There are now tropes that seem to recycle through our culture regularly. The “nobody is talking about this” or the “media is lying to us” or the “this is the knowledge nobody wants you to know” tropes. None of which is true, yet that’s not the purpose, which is instead to valorize or weaponize the story in question.

Meaning may be in the mind of the beholder, but meaning is also a collaborative process, that conspiracy culture is particularly adept at harnessing. It says a lot that these communities are outperforming and outpacing contemporary education and journalism, which remain shockingly opposed to and incapable of collaboration.

The internet has made it easier to disseminate misinformation while eroding faith in the media hierarchies that once filtered it out. Polarization and a lack of trust in government and institutions creates a feedback loop, where leaders can’t solve problems because their political bases are too narrow, and the resulting failures engender more distrust.
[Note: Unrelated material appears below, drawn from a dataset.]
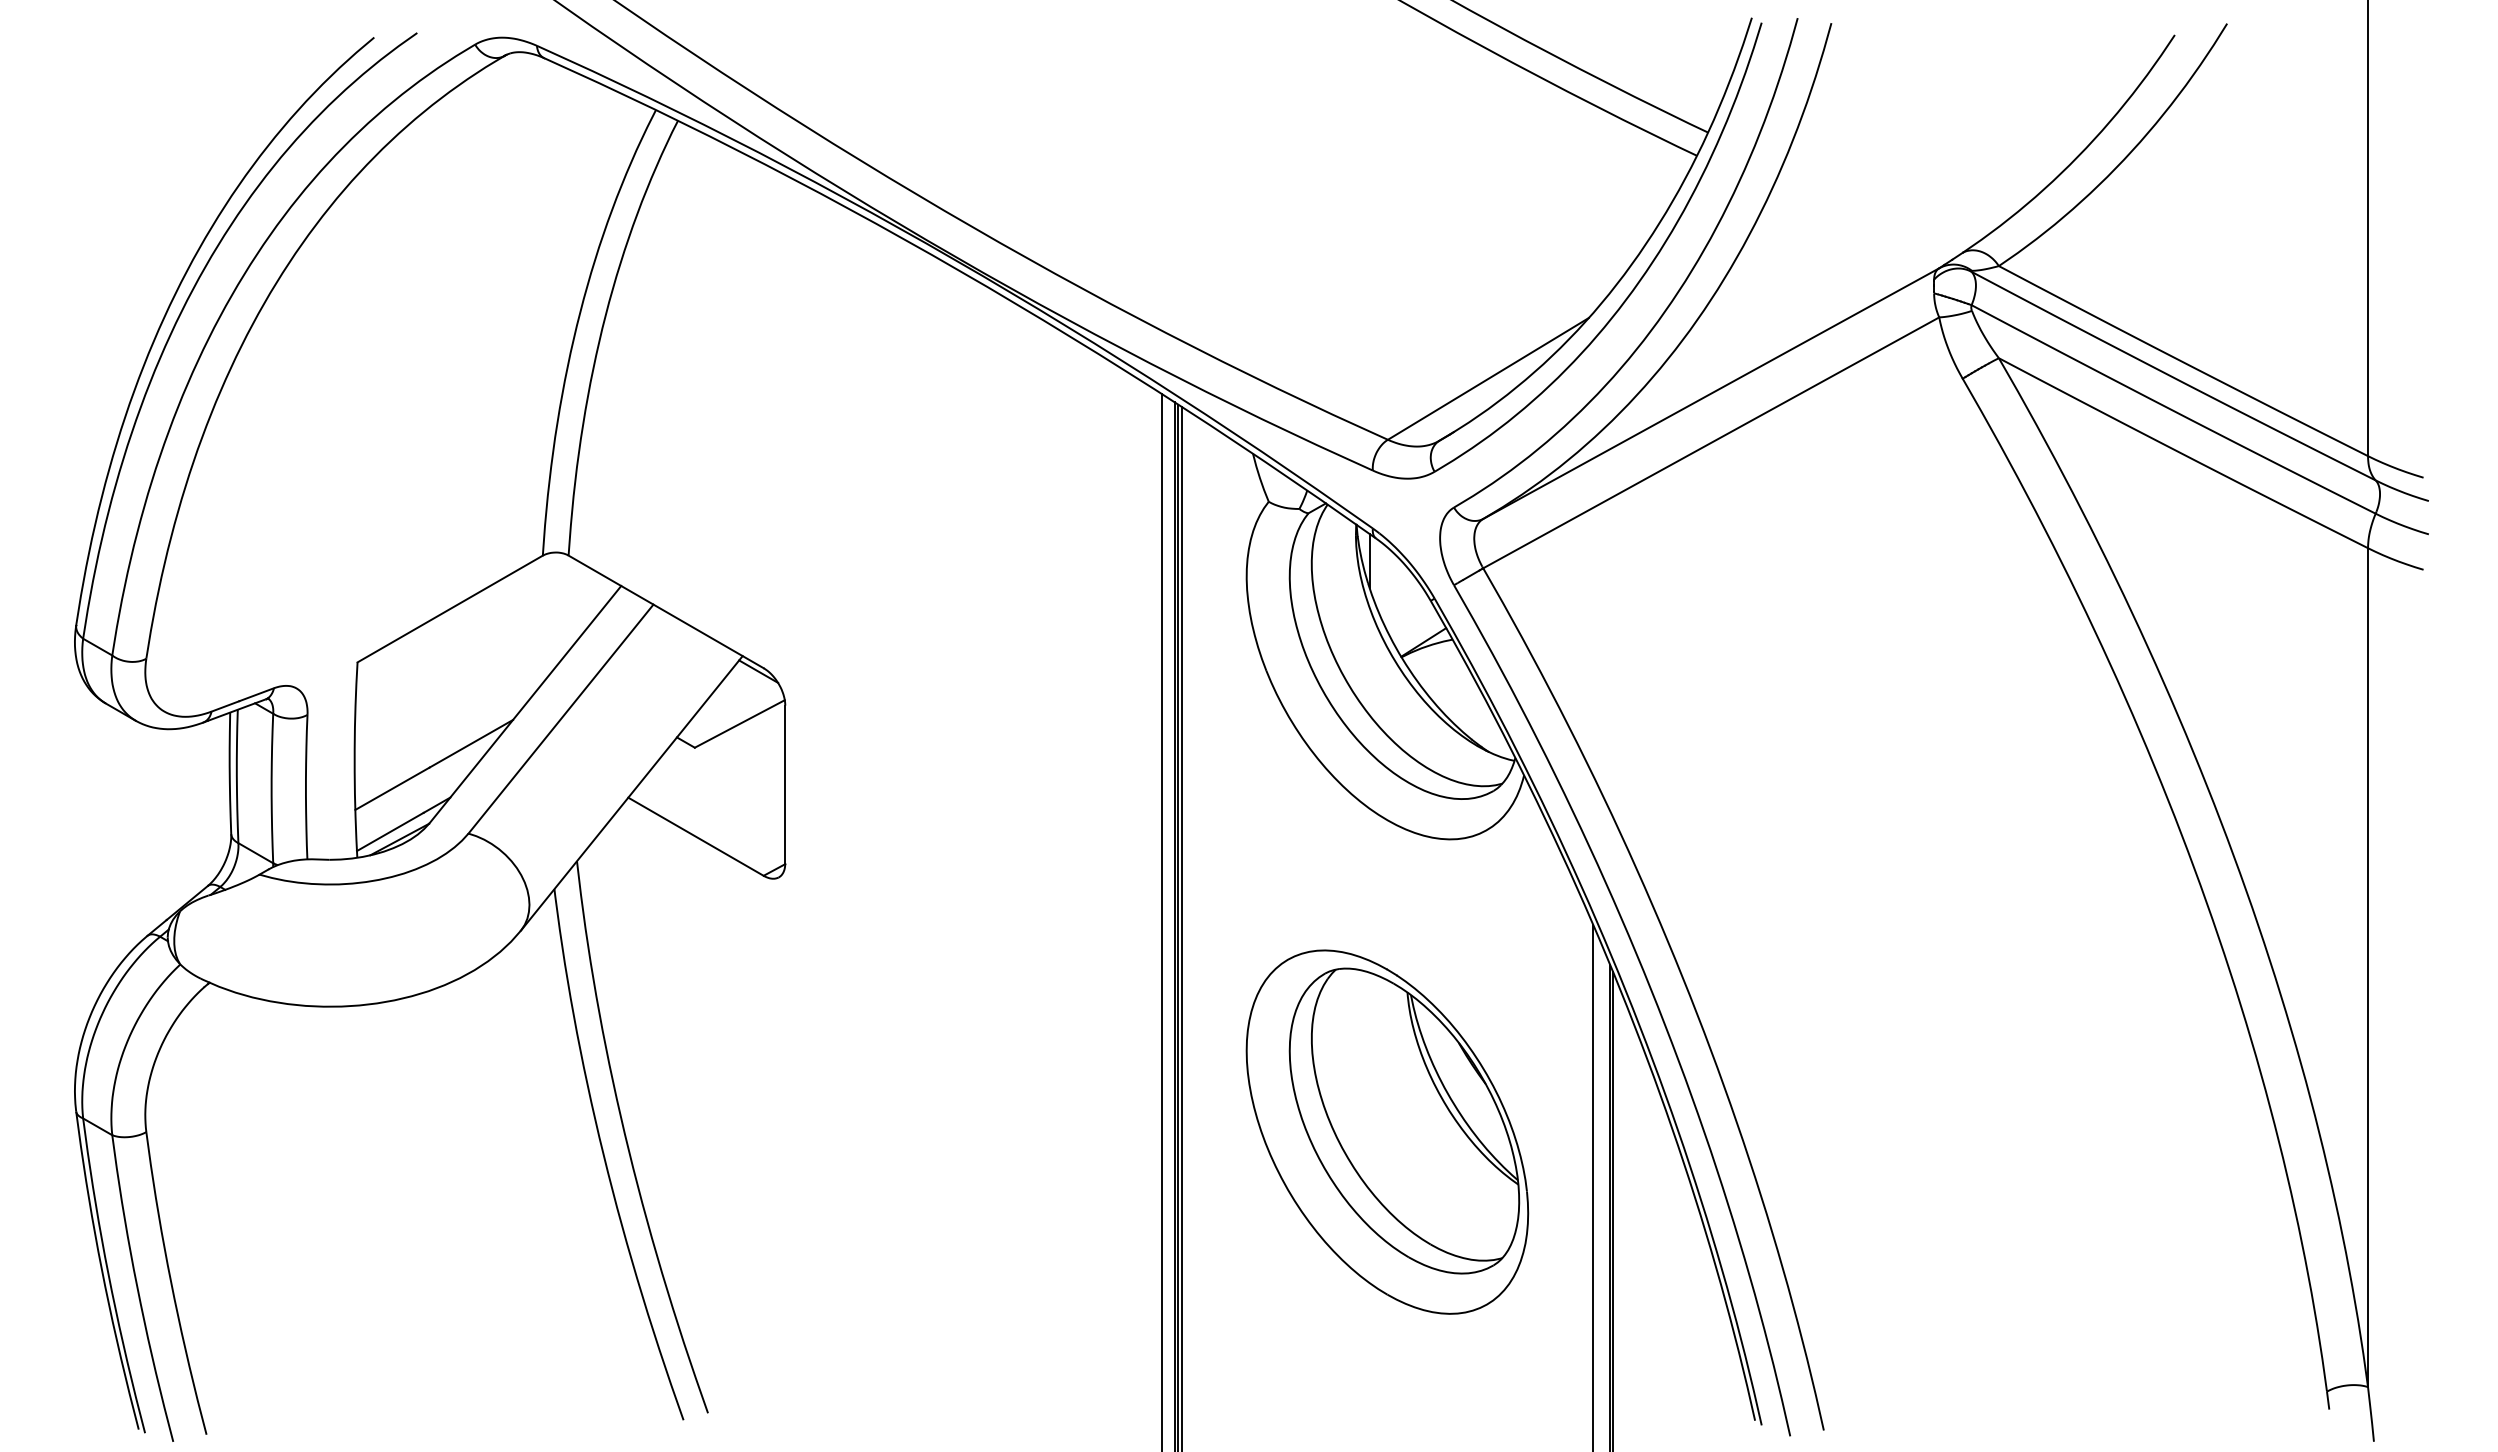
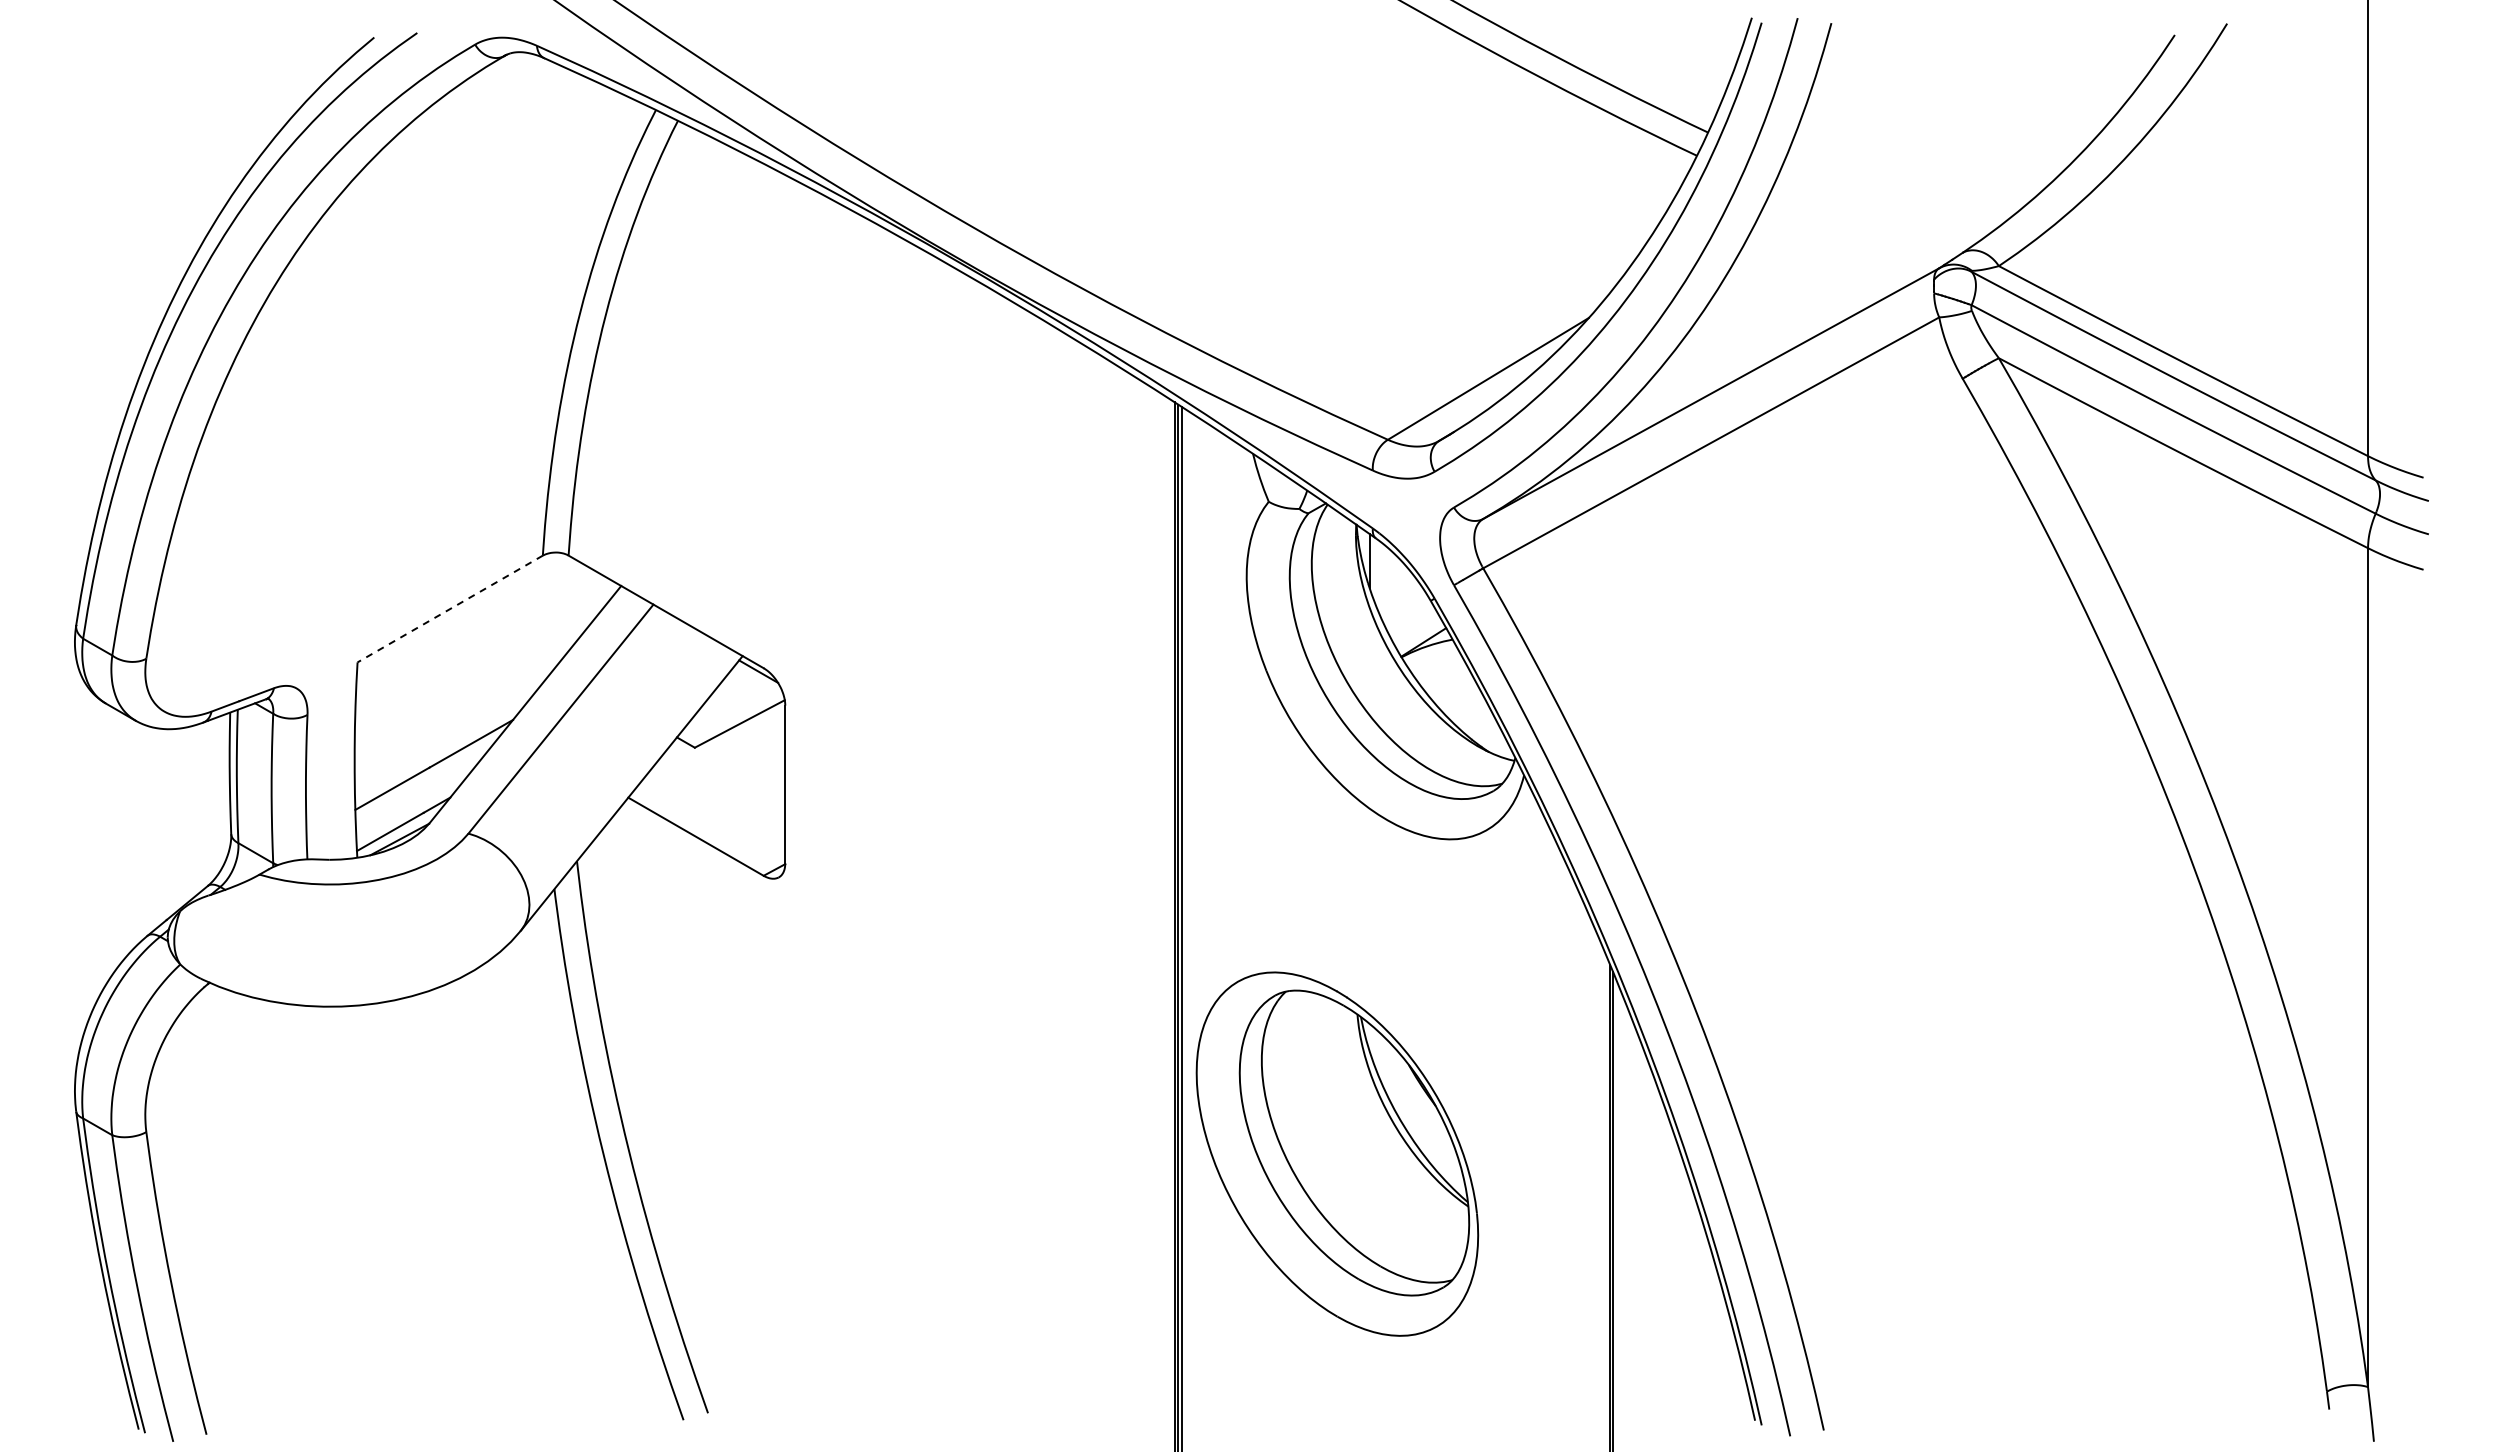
line at (450, 609): solid -> dashed
line at (1161, 921): present -> none
part at (1387, 1131) position: (1387, 1131) -> (1337, 1153)
line at (1593, 1186): present -> none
It’s not a new cycle — despite a spike in media attention, there’s not much evidence that conspiratorial thinking is more common now than in years past — but technology can make these currents of collective delusion more powerful, and harder to ignore.

As a society I suspect we can all agree that it is harder to ignore. Yet what we may not have spent necessary time and effort on is the power that these collective delusions wield, and why.

Countering them will not be successful. The only option is to create or employ something that is even more powerful. And therein lies the peril.